** Entries shown follows **

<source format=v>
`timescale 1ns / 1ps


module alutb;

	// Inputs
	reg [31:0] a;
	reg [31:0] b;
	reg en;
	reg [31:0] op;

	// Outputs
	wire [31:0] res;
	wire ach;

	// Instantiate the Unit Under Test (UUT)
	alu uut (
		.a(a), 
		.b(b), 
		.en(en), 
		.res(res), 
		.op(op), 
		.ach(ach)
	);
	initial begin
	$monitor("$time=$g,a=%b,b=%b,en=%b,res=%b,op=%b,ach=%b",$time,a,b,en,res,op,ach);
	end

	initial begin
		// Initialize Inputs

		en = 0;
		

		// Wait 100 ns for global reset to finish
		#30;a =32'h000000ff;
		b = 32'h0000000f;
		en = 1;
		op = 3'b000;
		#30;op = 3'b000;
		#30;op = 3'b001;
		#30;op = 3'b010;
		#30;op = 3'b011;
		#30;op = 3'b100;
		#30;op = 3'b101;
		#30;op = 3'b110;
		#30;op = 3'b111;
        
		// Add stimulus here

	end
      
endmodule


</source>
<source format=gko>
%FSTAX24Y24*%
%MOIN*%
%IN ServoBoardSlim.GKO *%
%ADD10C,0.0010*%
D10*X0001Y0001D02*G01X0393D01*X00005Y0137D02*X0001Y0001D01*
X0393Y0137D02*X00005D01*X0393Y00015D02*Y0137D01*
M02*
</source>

** End of Entries shown **
** Entries shown follows **

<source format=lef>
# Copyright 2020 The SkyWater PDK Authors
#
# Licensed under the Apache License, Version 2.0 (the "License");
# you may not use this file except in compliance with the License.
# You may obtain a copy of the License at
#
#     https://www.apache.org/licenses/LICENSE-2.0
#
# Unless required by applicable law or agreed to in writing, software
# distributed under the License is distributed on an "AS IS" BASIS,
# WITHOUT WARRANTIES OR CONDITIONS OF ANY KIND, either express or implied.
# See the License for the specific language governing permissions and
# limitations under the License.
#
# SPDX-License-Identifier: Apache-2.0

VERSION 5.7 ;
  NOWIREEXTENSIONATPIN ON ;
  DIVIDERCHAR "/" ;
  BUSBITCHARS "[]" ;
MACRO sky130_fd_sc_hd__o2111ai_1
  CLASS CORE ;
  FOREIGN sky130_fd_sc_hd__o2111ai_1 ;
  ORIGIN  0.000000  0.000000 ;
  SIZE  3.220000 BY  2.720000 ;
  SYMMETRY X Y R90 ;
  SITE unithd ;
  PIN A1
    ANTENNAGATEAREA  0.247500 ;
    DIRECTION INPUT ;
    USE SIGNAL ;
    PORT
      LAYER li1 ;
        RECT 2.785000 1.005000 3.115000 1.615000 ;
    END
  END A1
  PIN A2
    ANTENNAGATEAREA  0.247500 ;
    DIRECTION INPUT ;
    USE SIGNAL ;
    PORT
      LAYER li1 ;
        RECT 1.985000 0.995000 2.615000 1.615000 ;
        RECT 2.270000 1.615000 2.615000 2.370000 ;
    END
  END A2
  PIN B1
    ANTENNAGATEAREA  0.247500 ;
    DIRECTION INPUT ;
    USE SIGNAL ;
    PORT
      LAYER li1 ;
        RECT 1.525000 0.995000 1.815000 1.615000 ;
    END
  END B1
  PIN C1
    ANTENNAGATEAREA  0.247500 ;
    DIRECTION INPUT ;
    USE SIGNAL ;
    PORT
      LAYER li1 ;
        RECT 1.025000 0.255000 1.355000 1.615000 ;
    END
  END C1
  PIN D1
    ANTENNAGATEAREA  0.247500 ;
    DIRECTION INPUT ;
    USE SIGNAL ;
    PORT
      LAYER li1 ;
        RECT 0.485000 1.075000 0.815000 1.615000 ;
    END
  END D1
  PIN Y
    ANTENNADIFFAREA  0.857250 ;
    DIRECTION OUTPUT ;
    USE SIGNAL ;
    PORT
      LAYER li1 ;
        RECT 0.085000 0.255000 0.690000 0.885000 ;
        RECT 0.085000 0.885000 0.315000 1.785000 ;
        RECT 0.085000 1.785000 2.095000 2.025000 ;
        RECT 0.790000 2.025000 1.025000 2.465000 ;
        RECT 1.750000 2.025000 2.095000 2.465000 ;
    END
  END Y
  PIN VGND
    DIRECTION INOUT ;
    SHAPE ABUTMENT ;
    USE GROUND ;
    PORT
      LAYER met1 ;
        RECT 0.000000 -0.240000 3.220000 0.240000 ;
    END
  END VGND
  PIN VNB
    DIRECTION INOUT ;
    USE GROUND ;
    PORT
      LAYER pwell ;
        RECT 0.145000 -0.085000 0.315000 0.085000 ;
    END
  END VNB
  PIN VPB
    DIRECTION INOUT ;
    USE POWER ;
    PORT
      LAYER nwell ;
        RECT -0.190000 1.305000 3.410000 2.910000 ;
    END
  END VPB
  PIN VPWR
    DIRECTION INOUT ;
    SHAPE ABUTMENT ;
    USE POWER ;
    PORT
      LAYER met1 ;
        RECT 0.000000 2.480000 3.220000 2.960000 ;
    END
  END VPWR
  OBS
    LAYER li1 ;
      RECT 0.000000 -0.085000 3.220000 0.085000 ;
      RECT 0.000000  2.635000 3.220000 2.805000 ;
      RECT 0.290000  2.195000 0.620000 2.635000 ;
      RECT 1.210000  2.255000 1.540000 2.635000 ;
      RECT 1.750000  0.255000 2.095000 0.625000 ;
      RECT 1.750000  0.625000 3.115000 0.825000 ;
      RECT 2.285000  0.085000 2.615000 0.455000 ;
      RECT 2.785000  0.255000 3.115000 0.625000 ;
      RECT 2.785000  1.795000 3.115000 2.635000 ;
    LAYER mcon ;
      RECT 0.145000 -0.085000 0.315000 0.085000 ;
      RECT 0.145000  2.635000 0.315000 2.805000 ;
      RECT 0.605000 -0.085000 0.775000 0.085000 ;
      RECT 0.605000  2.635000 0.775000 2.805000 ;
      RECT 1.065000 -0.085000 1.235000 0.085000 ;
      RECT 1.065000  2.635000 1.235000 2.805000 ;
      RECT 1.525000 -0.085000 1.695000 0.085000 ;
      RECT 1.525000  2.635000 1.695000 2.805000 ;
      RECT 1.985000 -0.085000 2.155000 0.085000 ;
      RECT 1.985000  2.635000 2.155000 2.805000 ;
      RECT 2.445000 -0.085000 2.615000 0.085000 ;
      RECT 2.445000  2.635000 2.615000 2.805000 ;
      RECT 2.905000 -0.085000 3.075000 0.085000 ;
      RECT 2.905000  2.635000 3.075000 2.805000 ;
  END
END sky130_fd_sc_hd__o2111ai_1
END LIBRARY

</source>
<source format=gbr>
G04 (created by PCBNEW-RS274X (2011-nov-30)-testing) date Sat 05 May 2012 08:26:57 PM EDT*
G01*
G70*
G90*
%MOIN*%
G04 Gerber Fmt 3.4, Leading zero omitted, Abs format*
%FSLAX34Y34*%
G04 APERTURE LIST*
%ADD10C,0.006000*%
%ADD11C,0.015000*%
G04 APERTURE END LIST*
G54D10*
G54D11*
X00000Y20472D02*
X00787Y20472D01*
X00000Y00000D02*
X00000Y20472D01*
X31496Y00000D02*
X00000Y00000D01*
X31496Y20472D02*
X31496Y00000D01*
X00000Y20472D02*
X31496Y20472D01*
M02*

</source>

** End of Entries shown **

What you will do ::
All lines holding the word "LIST" must be copied from the data.

Solution for this exercise ::
G04 APERTURE LIST*
G04 APERTURE END LIST*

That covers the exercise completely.